When it comes to short term goals, I want to make sure that I have a really good online presence, primarily through my YouTube channel, to put free content out there and let people see a different type of face. The long-term plan is to use my platforms to collaborate and to make impact through collaborations. Success is about the impact that you’ve made on people’s lives, and I’ve seen the most success when I’ve partnered with businesses like Black Girl Health, Nature Glow Hiking Club, or Destination Hike, where we held hike and heal events.

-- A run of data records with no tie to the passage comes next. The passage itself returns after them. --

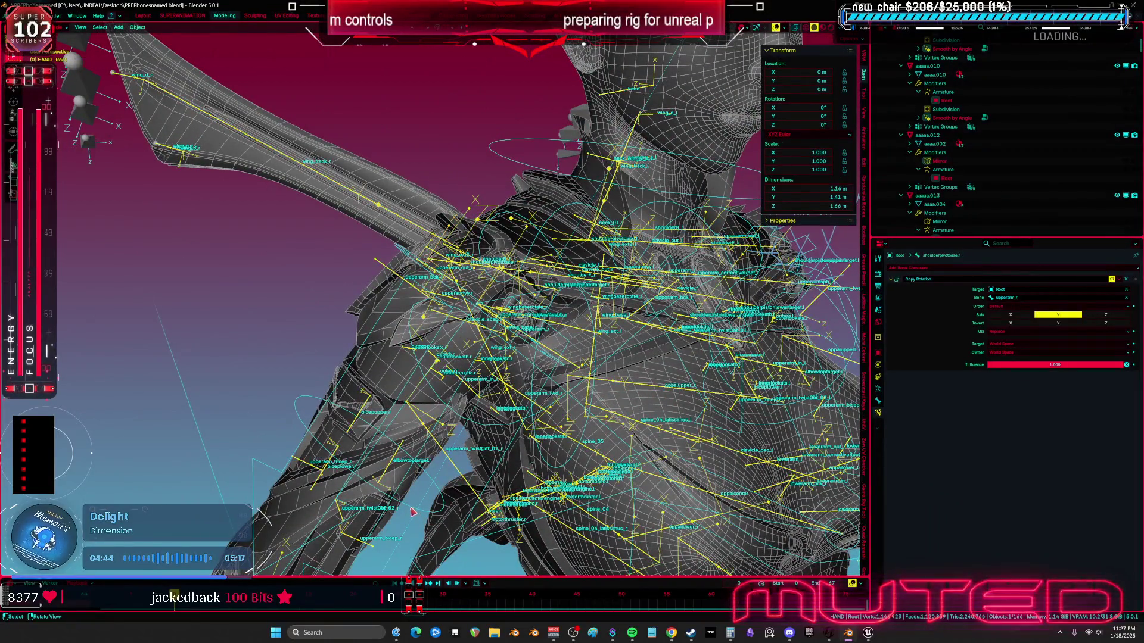
{"action": "key", "text": "ctrl+Tab"}
{"action": "key", "text": "shift+z"}
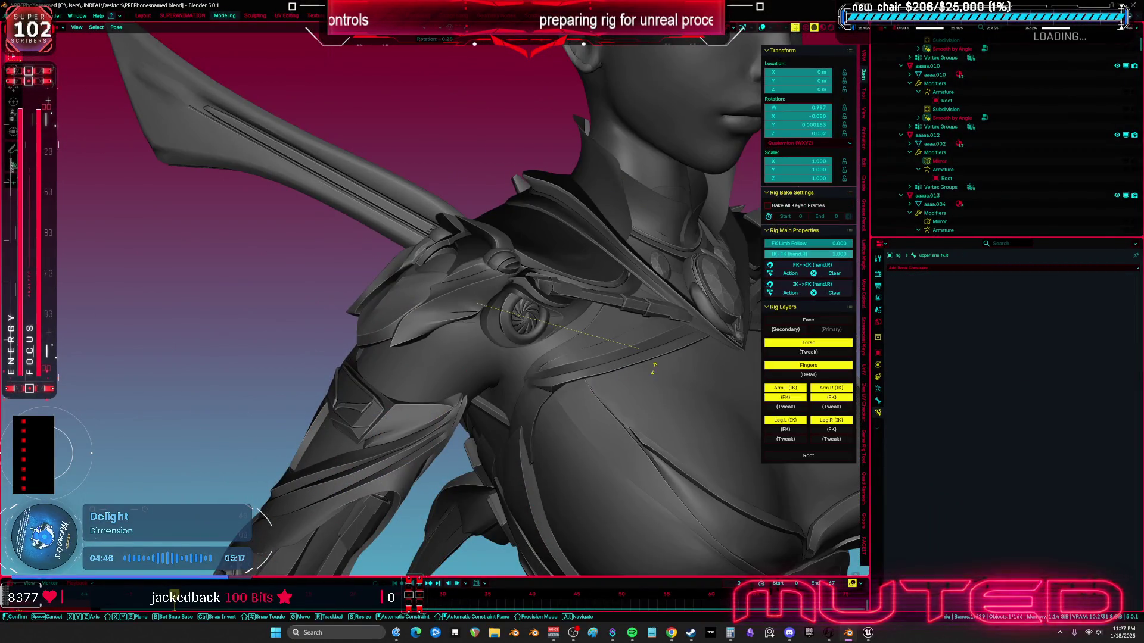
{"action": "key", "text": "r"}
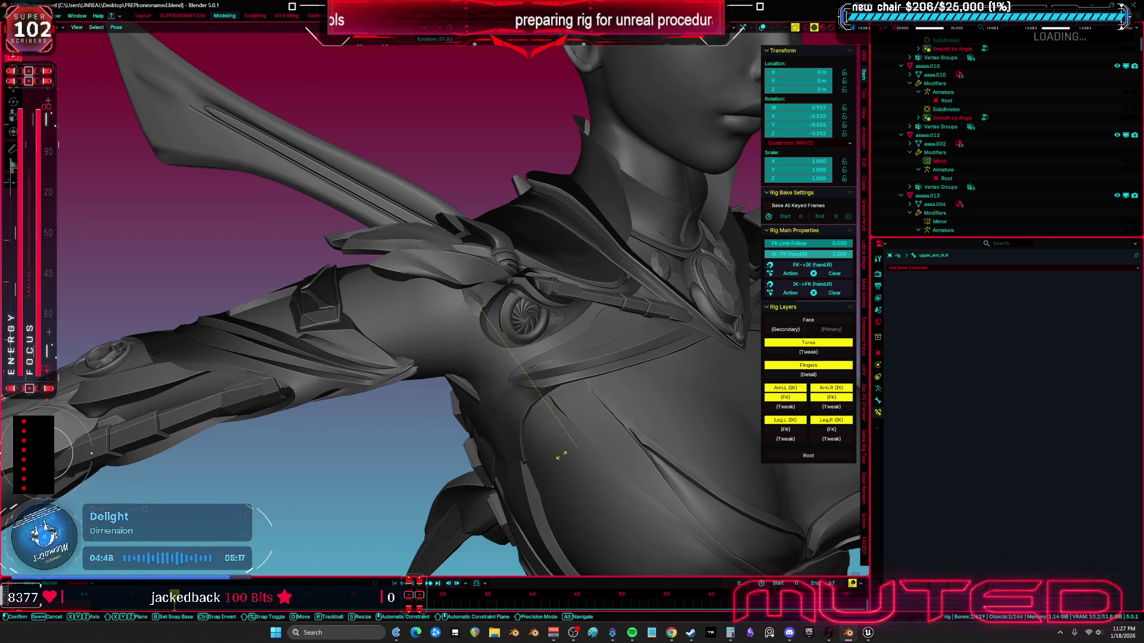
{"action": "left_click_drag", "start_coordinate": [555, 458], "coordinate": [525, 384]}
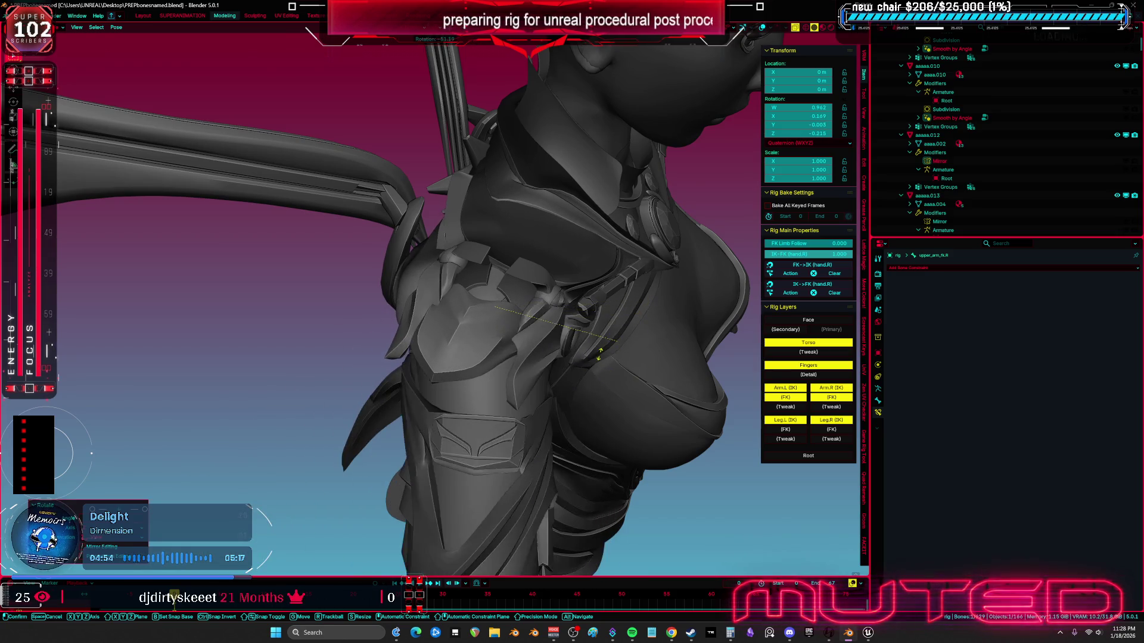
{"action": "mouse_move", "coordinate": [572, 356]}
{"action": "left_mouse_down"}
{"action": "mouse_move", "coordinate": [503, 327]}
{"action": "mouse_move", "coordinate": [570, 269]}
{"action": "left_mouse_up"}
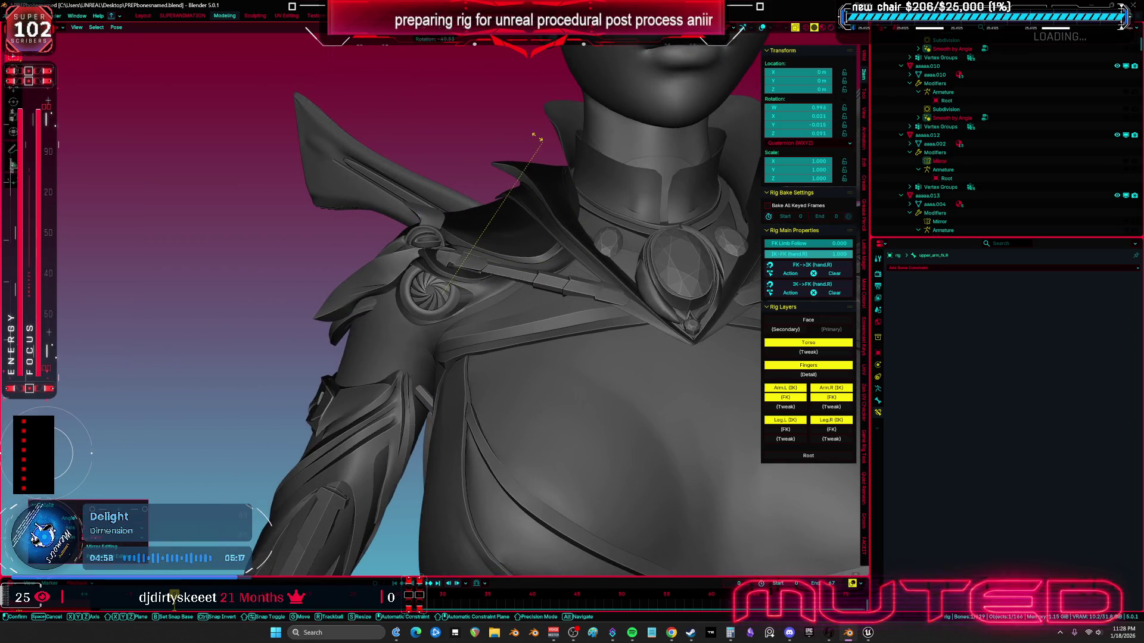
{"action": "left_click", "coordinate": [395, 261]}
Step: Select Cube.003 covering the shoulder and hide it
{"action": "left_click", "coordinate": [391, 274]}
{"action": "key", "text": "h"}
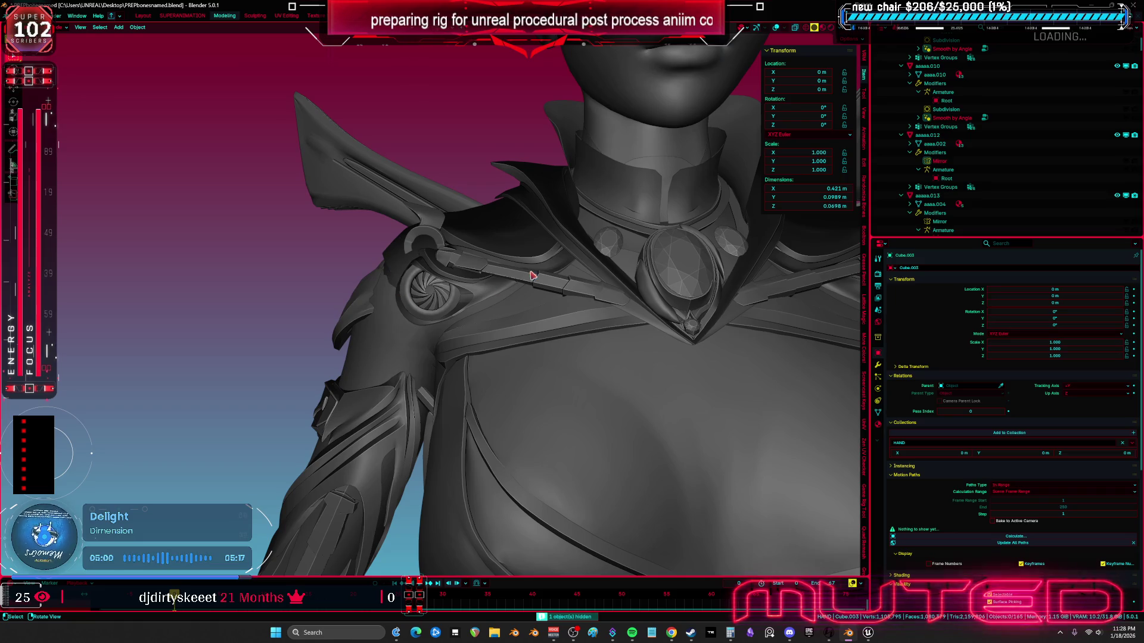
{"action": "key", "text": "ctrl+z"}
Step: Switch the viewport to Material Preview shading and zoom in on the shoulder pad's turbine
{"action": "key", "text": "z"}
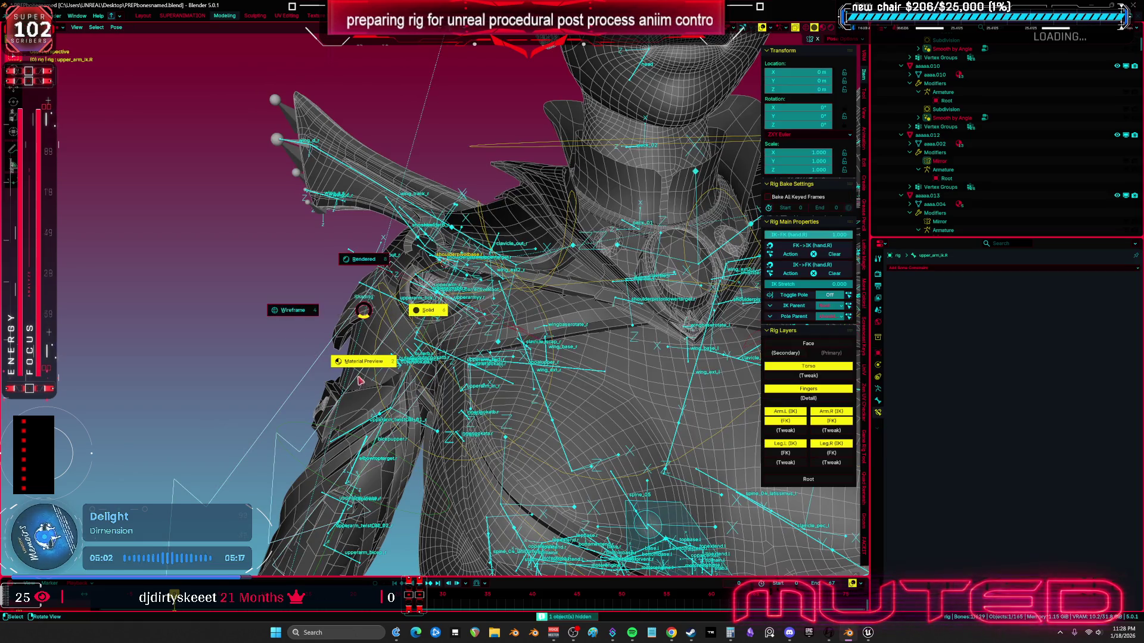
{"action": "left_click", "coordinate": [360, 380]}
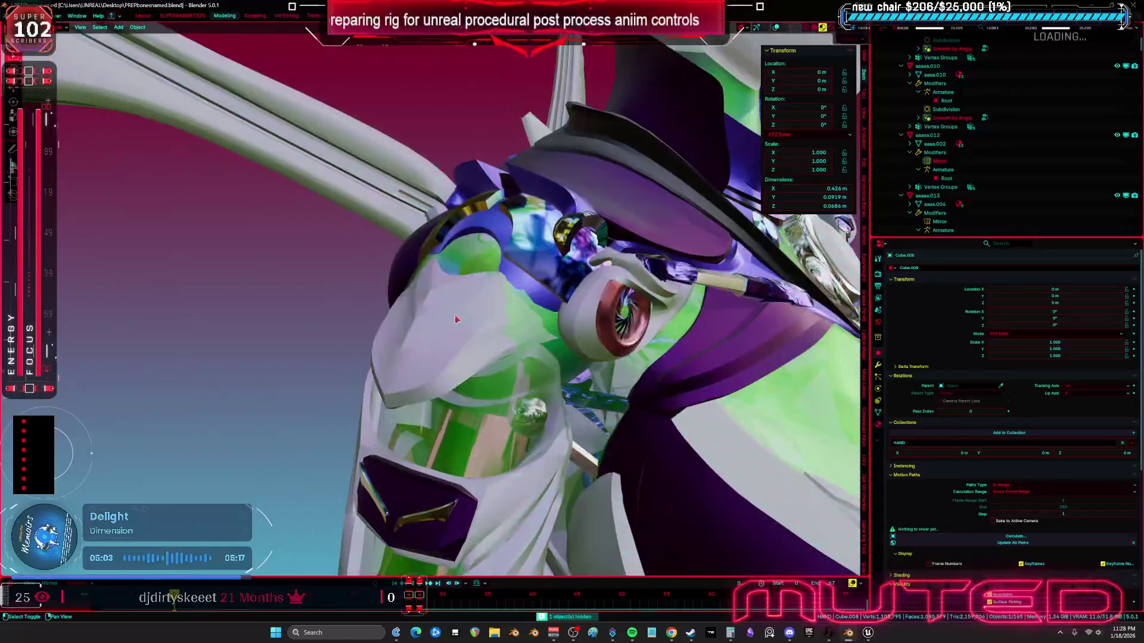
{"action": "scroll", "coordinate": [456, 319], "scroll_direction": "up", "scroll_amount": 3}
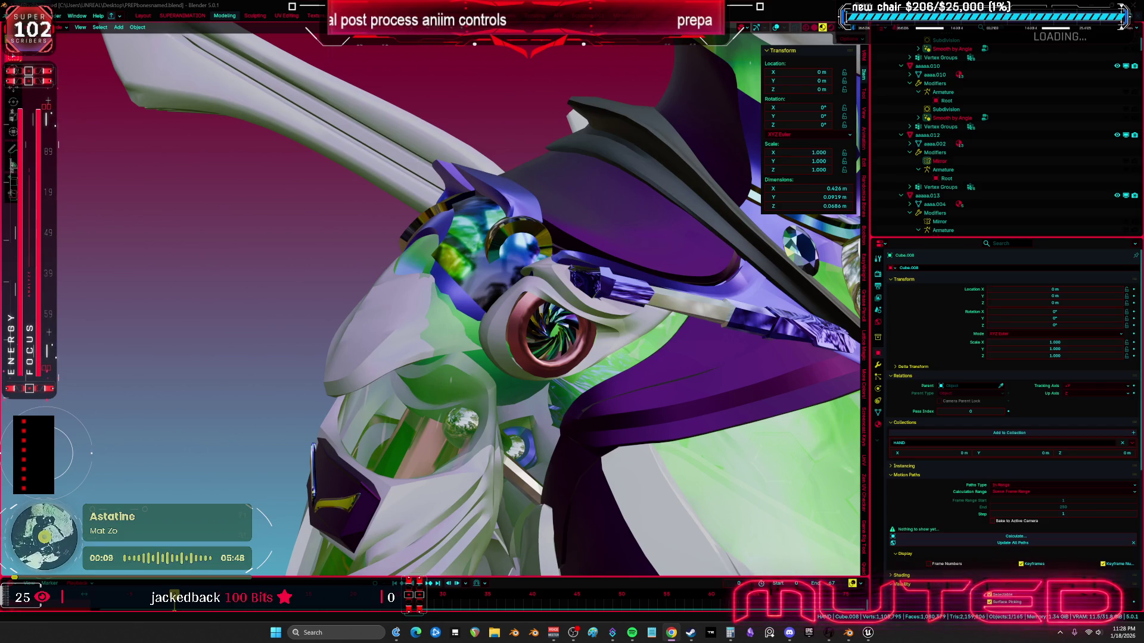
{"action": "left_click_drag", "start_coordinate": [643, 301], "coordinate": [447, 450]}
{"action": "key", "text": "shift+alt+z"}
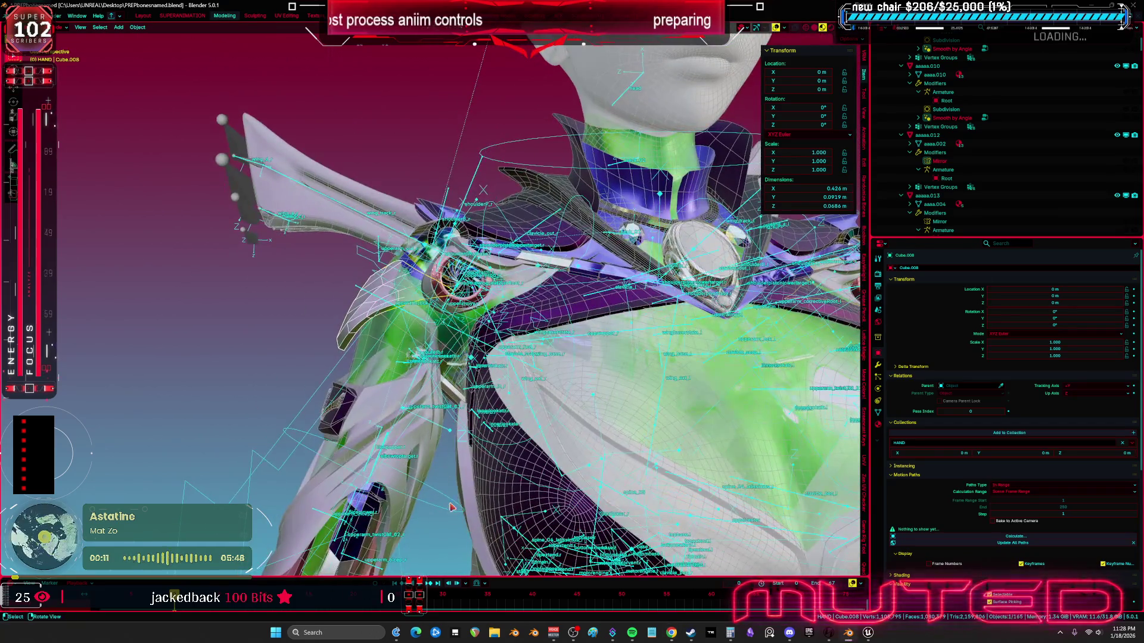
Step: Test-rotate the rig's upper_arm_fk.R bone to check the shoulder pad
{"action": "left_click", "coordinate": [451, 507]}
{"action": "key", "text": "r"}
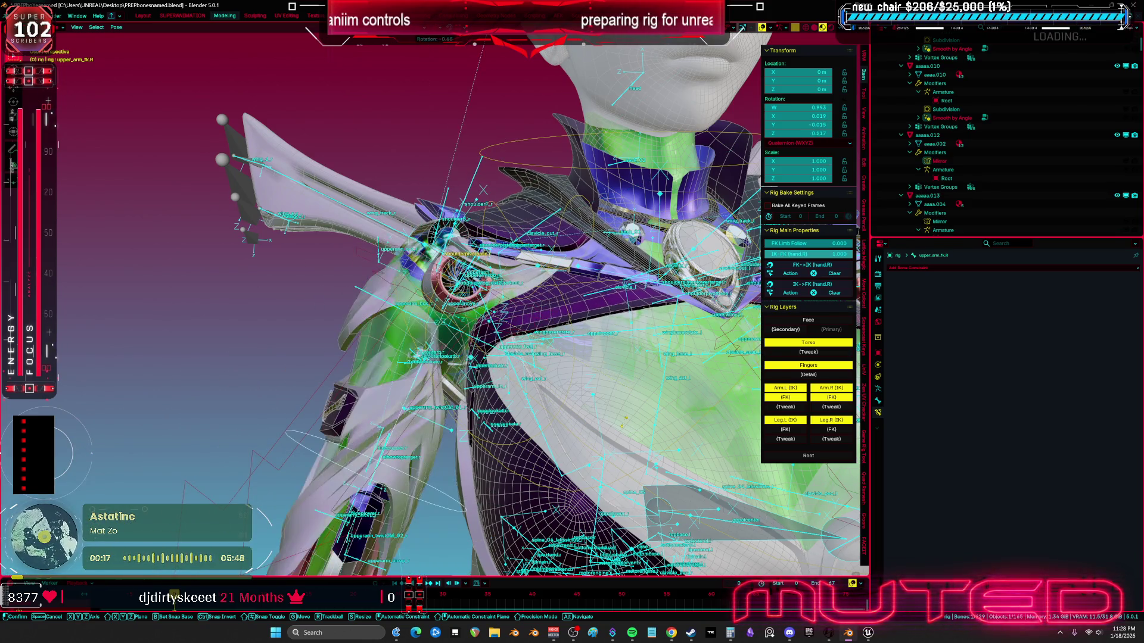
{"action": "key", "text": "Return"}
Step: Put Root in Pose mode, frame shoulderpivotbase.r, and open the Add Bone Constraint list
{"action": "key", "text": "ctrl+Tab"}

There are some people that want to be in a yoga studio, but I’m always curious to connect with those people that are interested in other movement modalities and how their perspective might change or be enlightened when I come to them. I see it as a compliment to something that they do. I’m very also interested in working more specifically with communities that deal with chronic pain and stress. I’ve reached out to AARP and national organizations that deal with arthritis to offer a blog or some type of education piece.

When you’re talking about entrepreneurs like myself that have a full-time job with benefits, it’s easy to fall back and just treat yoga teaching as a hobby. To be honest, it’s very easy to give up, and I have thought about it numerous times, but the next day always brings something else, and then, no, it’s not an option. Ultimately, it’s God’s calling for my life why I’m doing this. It wasn’t something that I set out to do, but I was led this way spiritually and mentally by being mindful, paying attention to the signs, and paying attention to my intuitions. I am still pressing forward and trying my best to make an impact on businesses and in my community. I’m most proud of the fact that I’m still here and that I haven’t given up.